There are many static and dynamic instrumentation tools. Soot is a static instrumentation tool for Java bytecode. Pin and Valgrind are dynamic instrumentation tools for binaries.

What are pros and cons for static and dynamic instrumentation tools? I think static instrumentation tools are better in terms of runtime performance, whereas dynamic tools are more powerful. Please compare them in terms of ability and performance.

Plus, what is the difference using instrumentation tools from writing LLVM pass?

Was it helpful?

Solution

I'm assuming the need is to discover code that takes significant time and that you could optimize to save that time. That is a different goal from just timing routines.

I'm skeptical of static analyzers because everything depends on the input data mix.

Dynamic instrumentation tries to measure properties of functions, such as: self time and total time, absolute, average, and percent. Also call counts, and each routine's role in the call graph.

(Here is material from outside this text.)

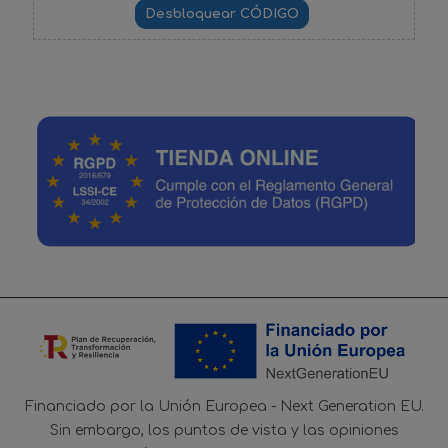
Financiado por la Unión Europea - Next Generation EU.
Sin embargo, los puntos de vista y las opiniones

Dynamic instrumentation (a la gprof) has been the de-facto standard for decades, but it is very far from being the last word. For one thing, it is important to realize that most of the statistics it gives you are missing the point in terms of your original need.

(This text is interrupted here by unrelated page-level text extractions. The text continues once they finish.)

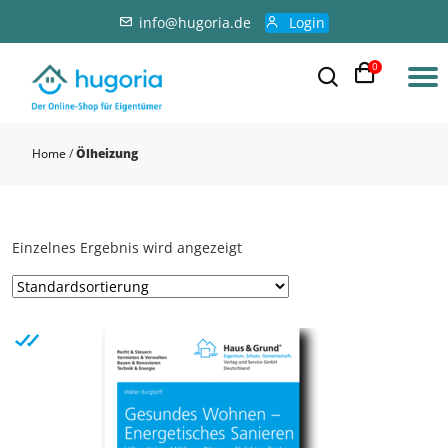
info@hugoria.de
Login
0
Home
/
Ölheizung
Einzelnes Ergebnis wird angezeigt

These days (IMHO) you need a sampling profiler that samples the call stack, not just the program counter. It should sample on wall-clock time, not just CPU time. Samples need not be drawn at high frequency. It should suppress sampling when the app is waiting for user input. It should give you information at the line or instruction level, not just the function level. The most important statistic it should give you for a line of code is the percentage of samples containing it, because that is the most direct measure of the time that can be saved if that line is optimized.

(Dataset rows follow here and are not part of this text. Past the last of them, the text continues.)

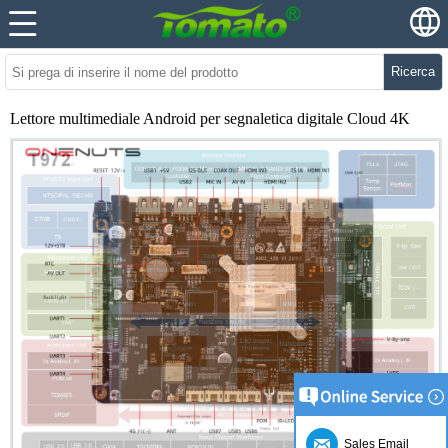
Ricerca
Lettore multimediale Android per segnaletica digitale Cloud 4K
Sales Email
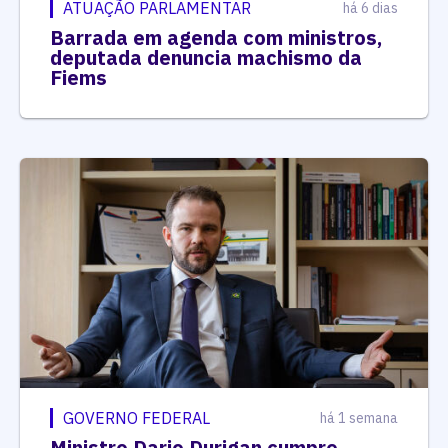
ATUAÇÃO PARLAMENTAR
há 6 dias
Barrada em agenda com ministros,
deputada denuncia machismo da
Fiems
GOVERNO FEDERAL
há 1 semana
Ministro Dario Durigan cumpre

A few profilers can do this, Oprofile and RotateRight/Zoom in particular.

OTHER TIPS

The pros of static instrumentation is the fact that the analysis is not dependent on the input. The analysis happens on the original code and includes all paths of the code. Full coverage. This type of instrumentation usually rewrites the binary which is ready for execution without the need of another process at run-time. That also means that the code will run fast, with the only overhead coming from the injected code. The drawback of static instrumentation is the not detailed analysis which is caused due to the lack of run-time information and because of that, sometimes is very difficult to achieve your goals.

On the other side, dynamic instrumentation does includes every detail and information during the run-time of the code. In the most cases, the tools that perform dynamic instrumentation are easy to write. On the other hand, isn't able to achieve full code coverage due to the fact that the execution path is dependent on the inputs given. Also the fact that there's a need for an external process to be attached and instrument the original one makes things slower.

AFAIC, LLVM passes are used for static instrumentation, because the code generated is at compile time and is already written in the final binary and for sure includes all the pros and cons of static instrumentation techniques.

To conclude, it's a matter of what you need. You should choose the right tool for your job.